Monday, November 26, 2007

Former Supreme Court Chief Justice Antonio Lamer Dies

The Right Honourable Antonio Lamer, Chief Justice of the Supreme Court of Canada from 1990 to 2000, died Saturday in Ottawa at age 74.

He was known to many as a champion of the late 20th-century rights revolution.

Coverage:
  • Antonio Lamer, 74: Supreme Court chief justice (Toronto Star): "During his 20 years on the Supreme Court of Canada, nearly 10 of which he sat as chief justice, Lamer was part of a bench that grappled with the big issues of our day: abortion, euthanasia, aboriginal and minority rights, and the possible secession of Quebec. ... A tough judge, he occasionally invited counsel back to his office for tea after an especially tough grilling by the bench. He was a 'Saturday morning aficionado of hot dogs' on Rideau St. where vendors only knew 'he liked relish and mustard,' not that he was a chief justice of Canada, said Meehan [Eugene Meehan, who served as Lamer's first executive legal officer at the Supreme Court of Canada]."
  • Antonio Lamer, 74 (Globe and Mail, Toronto): "After the Charter was enacted in 1982, the first cases began to filter up to the Supreme Court judge as Mr. Lamer was hitting his stride. A troika of Chief Justice Brian Dickson, Madame Justice Bertha Wilson and Judge Lamer viewed the Charter as a vital document that would be unstintingly used to strike down legislation and reform controversial areas of law. When he retired in 1999 after being the court's chief justice for almost a decade, Mr. Lamer was strongly identified with the protection of the rights of the accused... At a time when the Supreme Court bench was staggered by illness and strong-minded individualists who frequently wrote their own concurring or dissenting reasons for judgment, Mr. Lamer managed to forge a strong record for administrative efficiency. He eliminated the court's backlog and issuing timely judgments.His major decisions ranged from the rights of accused people to a revolutionary aboriginal-rights case known as Delgamuukw. Mr. Lamer played an especially instrumental role in interpreting the moral culpability involved in certain crimes, the right to legal counsel, and the right to be free of improper search and seizure."

========================

Written exercise 1 »
Translate this sentence from the post on Antonio Lamer's death into French: "He was known to many as a champion of the late 20th-century rights revolution."
Written exercise 2 »
In the post on Antonio Lamer's death, in which city did he die?
Written exercise 3 »
Echo the post on Antonio Lamer's death from "Monday, November 26, 2007" up to and including "Ottawa at age 74.".

========================

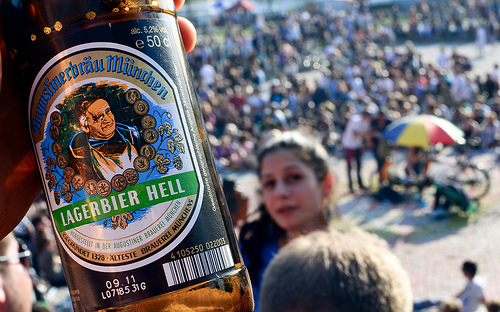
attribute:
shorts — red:
[340, 143, 368, 167]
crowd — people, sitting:
[198, 33, 498, 178]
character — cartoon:
[64, 90, 154, 195]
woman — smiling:
[244, 132, 350, 228]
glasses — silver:
[0, 238, 38, 270]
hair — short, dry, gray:
[252, 220, 420, 310]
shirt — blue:
[242, 227, 283, 289]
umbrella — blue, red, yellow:
[374, 105, 474, 155]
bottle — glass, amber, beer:
[9, 10, 278, 310]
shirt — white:
[337, 114, 377, 151]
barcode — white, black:
[154, 240, 261, 291]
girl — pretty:
[247, 129, 362, 243]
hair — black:
[236, 135, 341, 177]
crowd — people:
[178, 1, 496, 183]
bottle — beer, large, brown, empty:
[7, 6, 255, 310]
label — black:
[9, 9, 270, 308]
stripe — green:
[44, 168, 212, 237]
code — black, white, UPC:
[151, 239, 245, 290]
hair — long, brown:
[235, 206, 292, 264]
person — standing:
[334, 91, 392, 203]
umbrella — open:
[379, 110, 473, 155]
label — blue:
[14, 21, 238, 289]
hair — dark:
[259, 127, 332, 182]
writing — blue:
[32, 50, 166, 130]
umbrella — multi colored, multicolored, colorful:
[385, 115, 465, 145]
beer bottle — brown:
[10, 10, 248, 310]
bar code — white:
[162, 244, 232, 291]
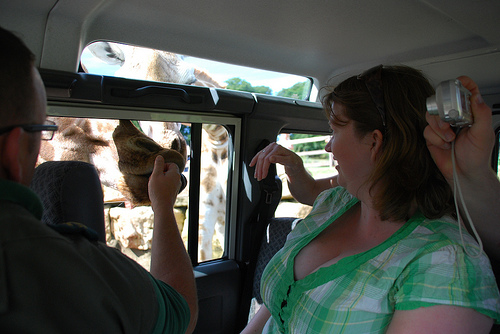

========================

Correct result 1 »
Il était connu de beaucoup comme un champion de la révolution des droits de la fin du XXe siècle.

Correct result 2 »
He died in Ottawa.

Correct result 3 »
Monday, November 26, 2007

Former Supreme Court Chief Justice Antonio Lamer Dies

The Right Honourable Antonio Lamer, Chief Justice of the Supreme Court of Canada from 1990 to 2000, died Saturday in Ottawa at age 74.